_DOCUMENT TEXT_.
[BEGIN]
Let's load this json file containing 5 articles, comprised of maintext, title, date of publishment, and news source.

In [None]:
with open("5articles.json", "r") as f:
    articles = json.load(f)

articles

## Simple bag-of-words vectorizers (Count and TF-IDF)

In [16]:
from sklearn.feature_extraction.text import CountVectorizer # Just counts the occurrences of terms
from sklearn.feature_extraction.text import TfidfVectorizer
from sklearn.metrics.pairwise import cosine_similarity

Let's make a simple test, and use CountVectorizer and TFIDF Vectorizer on the titles (5 tot documents)

In [18]:
tfidf_vectorizer = TfidfVectorizer(input='content')
count_vectorizer = CountVectorizer(input='content')
titles = [a["title"] for a in articles]
tfidf_vectors = tfidf_vectorizer.fit_transform(titles)

In [None]:
tfidf_vectors

In [None]:
unique_tokens = {}
for title in titles:
  tokens = title.split()
  for token in tokens:
    if token not in unique_tokens:
      unique_tokens[token] = 1
    else:
      unique_tokens[token] = unique_tokens[token] + 1

len(unique_tokens)

In [None]:
unique_tokens = {}
for title in titles:
  tokens = title.split()
  for token in tokens:
      token = token.lower()
      prev_count = unique_tokens.get(token, 0)
      unique_tokens[token] = prev_count + 1

len(unique_tokens)
unique_tokens

In [None]:
len(list(tfidf_vectorizer.get_feature_names_out()))

In [None]:
list_of_features = list(tfidf_vectorizer.get_feature_names_out())
[w for w in list_of_features if w not in unique_tokens.keys()]

In [None]:
unique_tokens["conte:"]

Let's report now the TFIDF of the words, writing in a specific row ("\_\_Document Frequency\_\_") the number of times said "token" appears over all documents.

In [None]:
import pandas as pd
tfidf_df = pd.DataFrame(tfidf_vectors.toarray(), index=titles, columns=tfidf_vectorizer.get_feature_names_out())
tfidf_df.loc['__Document Frequency__'] = (tfidf_df > 0).sum()
tfidf_df[['airlines', 'chelsea', 'car', 'murder', 'think', 'one','the', 'to']].sort_index().round(decimals=2)

Let's define a function that reports the top n words by count score (countvectorizer) and TFIDF score in the collection.

In [44]:
def get_top_n_words(documents, tfidf_vectorizer, count_vectorizer, top_n = 10):
  tfidf_vectors, count_vectors = tfidf_vectorizer.fit_transform(documents), count_vectorizer.fit_transform(documents)
  feature_names_tfidf, feature_names_count = tfidf_vectorizer.get_feature_names_out(), count_vectorizer.get_feature_names_out()
  top_indices_tfidf, top_indices_count = np.argsort(tfidf_vectors.data)[:-(top_n):-1], np.argsort(count_vectors.data)[:-(top_n):-1]
  print("TFIDF       -        COUNT")
  for tfidx, cidx in zip(top_indices_tfidf, top_indices_count):
    print("{} ({}) - {} ({})".format(feature_names_tfidf[tfidf_vectors.indices[tfidx]], round(tfidf_vectors.data[tfidx]*100)/100, feature_names_count[count_vectors.indices[cidx]], count_vectors.data[cidx]))
[END]
_INFORMATION SHOWN_.
[BEGIN]
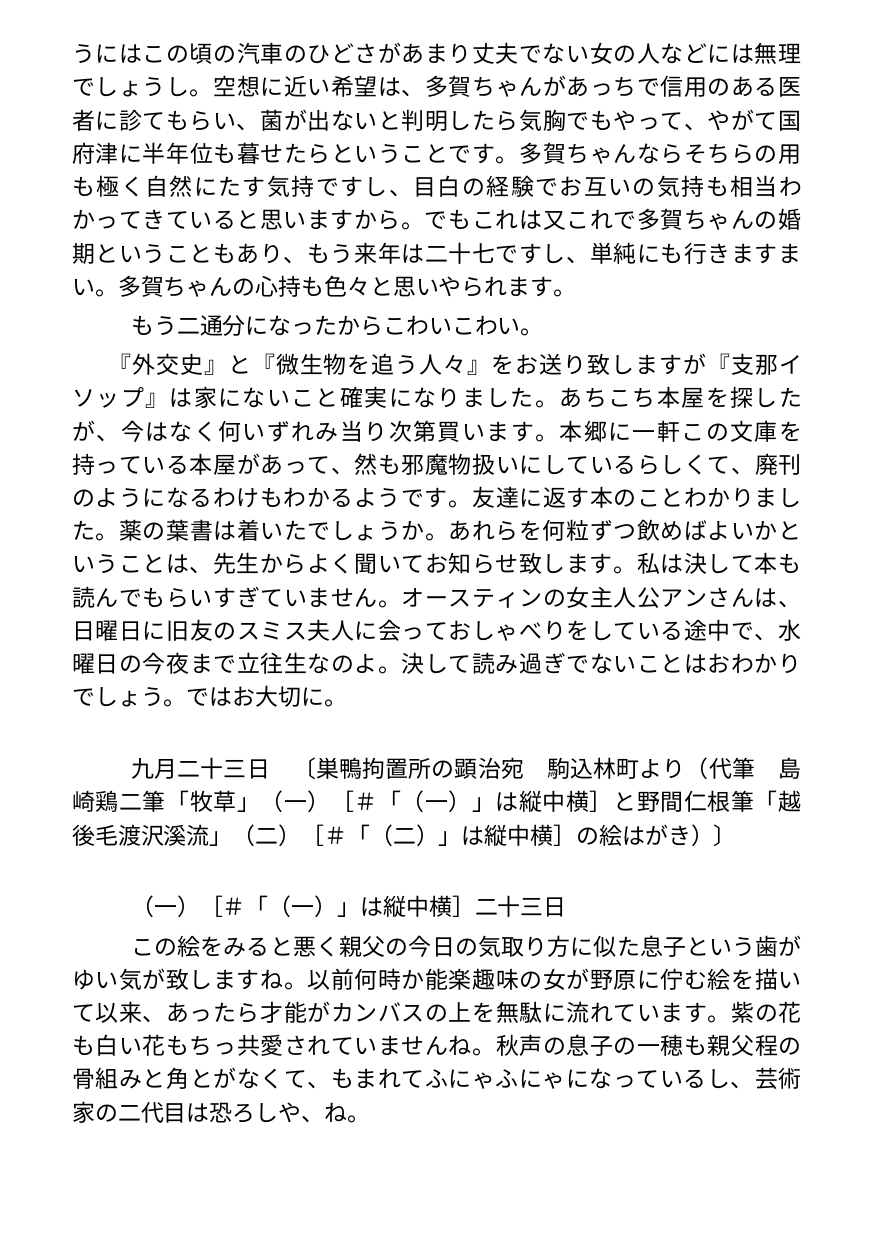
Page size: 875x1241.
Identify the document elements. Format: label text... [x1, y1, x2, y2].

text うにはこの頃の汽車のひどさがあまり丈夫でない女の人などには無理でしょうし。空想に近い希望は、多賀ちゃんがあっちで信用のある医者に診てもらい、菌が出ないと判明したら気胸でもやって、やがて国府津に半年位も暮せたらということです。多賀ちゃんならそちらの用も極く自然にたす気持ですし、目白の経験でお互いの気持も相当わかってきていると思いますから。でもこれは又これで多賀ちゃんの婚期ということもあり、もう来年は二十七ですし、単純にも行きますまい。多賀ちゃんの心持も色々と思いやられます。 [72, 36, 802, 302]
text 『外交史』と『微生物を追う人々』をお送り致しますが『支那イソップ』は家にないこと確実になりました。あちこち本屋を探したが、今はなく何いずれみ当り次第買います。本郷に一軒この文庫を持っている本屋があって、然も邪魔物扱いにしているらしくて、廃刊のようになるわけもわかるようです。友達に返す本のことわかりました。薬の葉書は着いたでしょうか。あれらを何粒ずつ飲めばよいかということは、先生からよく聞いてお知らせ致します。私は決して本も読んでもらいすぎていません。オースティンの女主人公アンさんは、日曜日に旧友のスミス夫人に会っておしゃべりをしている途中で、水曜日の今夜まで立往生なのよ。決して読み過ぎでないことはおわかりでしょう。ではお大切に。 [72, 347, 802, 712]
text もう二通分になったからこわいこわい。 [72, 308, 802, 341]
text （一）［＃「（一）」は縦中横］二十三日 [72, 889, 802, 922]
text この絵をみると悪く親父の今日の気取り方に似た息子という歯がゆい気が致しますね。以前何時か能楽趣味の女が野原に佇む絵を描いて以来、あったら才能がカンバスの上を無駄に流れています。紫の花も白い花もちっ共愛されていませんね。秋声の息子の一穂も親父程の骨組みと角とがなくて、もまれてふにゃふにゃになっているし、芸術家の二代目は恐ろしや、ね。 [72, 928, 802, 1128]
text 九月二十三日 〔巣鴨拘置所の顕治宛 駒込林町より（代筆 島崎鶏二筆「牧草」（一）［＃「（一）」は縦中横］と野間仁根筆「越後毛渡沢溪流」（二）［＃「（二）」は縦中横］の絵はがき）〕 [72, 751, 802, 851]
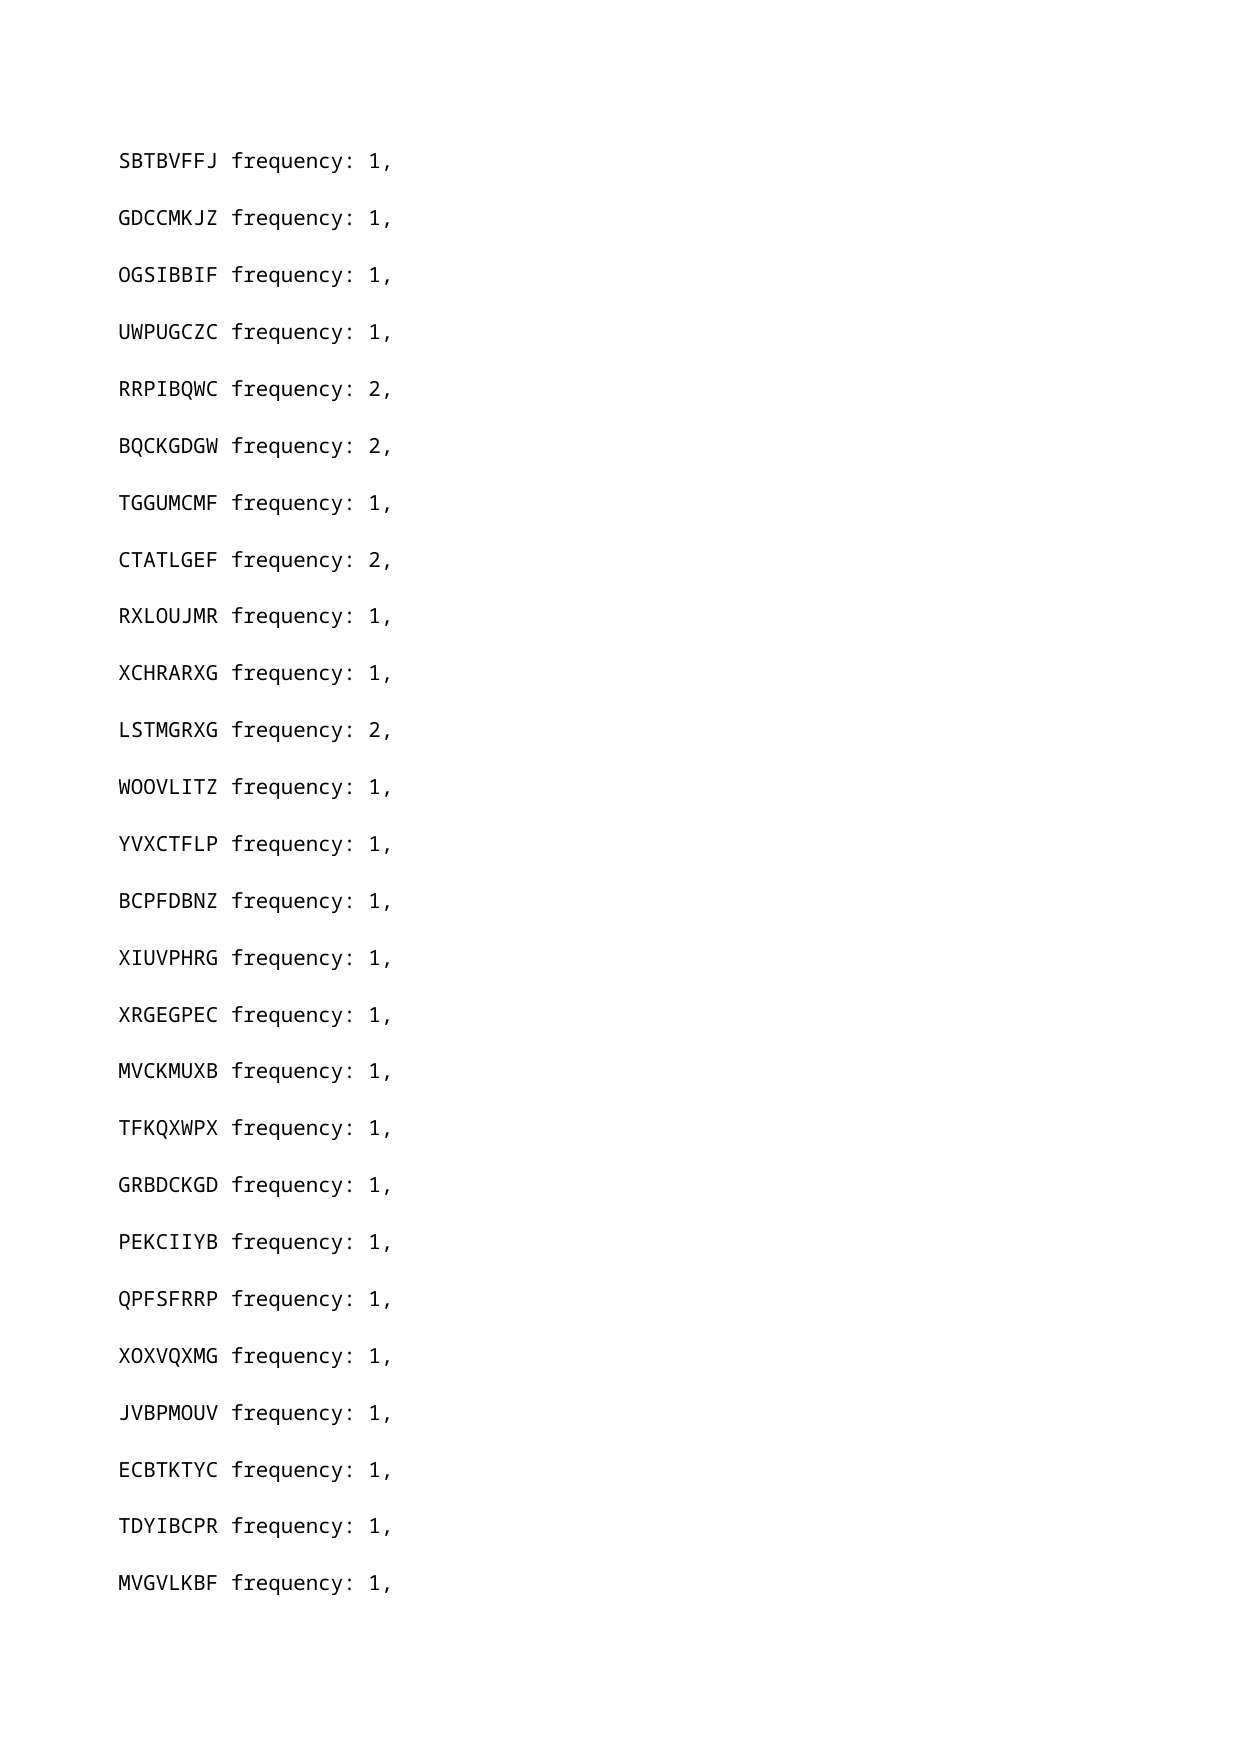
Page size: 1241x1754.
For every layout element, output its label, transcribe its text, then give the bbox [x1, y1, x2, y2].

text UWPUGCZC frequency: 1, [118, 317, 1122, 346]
[END]
_REQUIRED ACTIONS_.
[a] Set down, word for word, the passage of the vectorizer tutorial from "[w for w in" to "(tfidf_df > 0).sum()".
[b] From the records, extract the lines from the line with "36, 802, 302]" to the line with "text 九月二十三日 〔巣鴨拘置所の顕治宛", both included, and repeat them unchanged.
The vectorizer tutorial and the records come from unrelated sources.

_SOLUTION LIST_.
[a]
[w for w in list_of_features if w not in unique_tokens.keys()]

In [None]:
unique_tokens["conte:"]

Let's report now the TFIDF of the words, writing in a specific row ("\_\_Document Frequency\_\_") the number of times said "token" appears over all documents.

In [None]:
import pandas as pd
tfidf_df = pd.DataFrame(tfidf_vectors.toarray(), index=titles, columns=tfidf_vectorizer.get_feature_names_out())
tfidf_df.loc['__Document Frequency__'] = (tfidf_df > 0).sum()

[b]
text うにはこの頃の汽車のひどさがあまり丈夫でない女の人などには無理でしょうし。空想に近い希望は、多賀ちゃんがあっちで信用のある医者に診てもらい、菌が出ないと判明したら気胸でもやって、やがて国府津に半年位も暮せたらということです。多賀ちゃんならそちらの用も極く自然にたす気持ですし、目白の経験でお互いの気持も相当わかってきていると思いますから。でもこれは又これで多賀ちゃんの婚期ということもあり、もう来年は二十七ですし、単純にも行きますまい。多賀ちゃんの心持も色々と思いやられます。 [72, 36, 802, 302]
text 『外交史』と『微生物を追う人々』をお送り致しますが『支那イソップ』は家にないこと確実になりました。あちこち本屋を探したが、今はなく何いずれみ当り次第買います。本郷に一軒この文庫を持っている本屋があって、然も邪魔物扱いにしているらしくて、廃刊のようになるわけもわかるようです。友達に返す本のことわかりました。薬の葉書は着いたでしょうか。あれらを何粒ずつ飲めばよいかということは、先生からよく聞いてお知らせ致します。私は決して本も読んでもらいすぎていません。オースティンの女主人公アンさんは、日曜日に旧友のスミス夫人に会っておしゃべりをしている途中で、水曜日の今夜まで立往生なのよ。決して読み過ぎでないことはおわかりでしょう。ではお大切に。 [72, 347, 802, 712]
text もう二通分になったからこわいこわい。 [72, 308, 802, 341]
text （一）［＃「（一）」は縦中横］二十三日 [72, 889, 802, 922]
text この絵をみると悪く親父の今日の気取り方に似た息子という歯がゆい気が致しますね。以前何時か能楽趣味の女が野原に佇む絵を描いて以来、あったら才能がカンバスの上を無駄に流れています。紫の花も白い花もちっ共愛されていませんね。秋声の息子の一穂も親父程の骨組みと角とがなくて、もまれてふにゃふにゃになっているし、芸術家の二代目は恐ろしや、ね。 [72, 928, 802, 1128]
text 九月二十三日 〔巣鴨拘置所の顕治宛 駒込林町より（代筆 島崎鶏二筆「牧草」（一）［＃「（一）」は縦中横］と野間仁根筆「越後毛渡沢溪流」（二）［＃「（二）」は縦中横］の絵はがき）〕 [72, 751, 802, 851]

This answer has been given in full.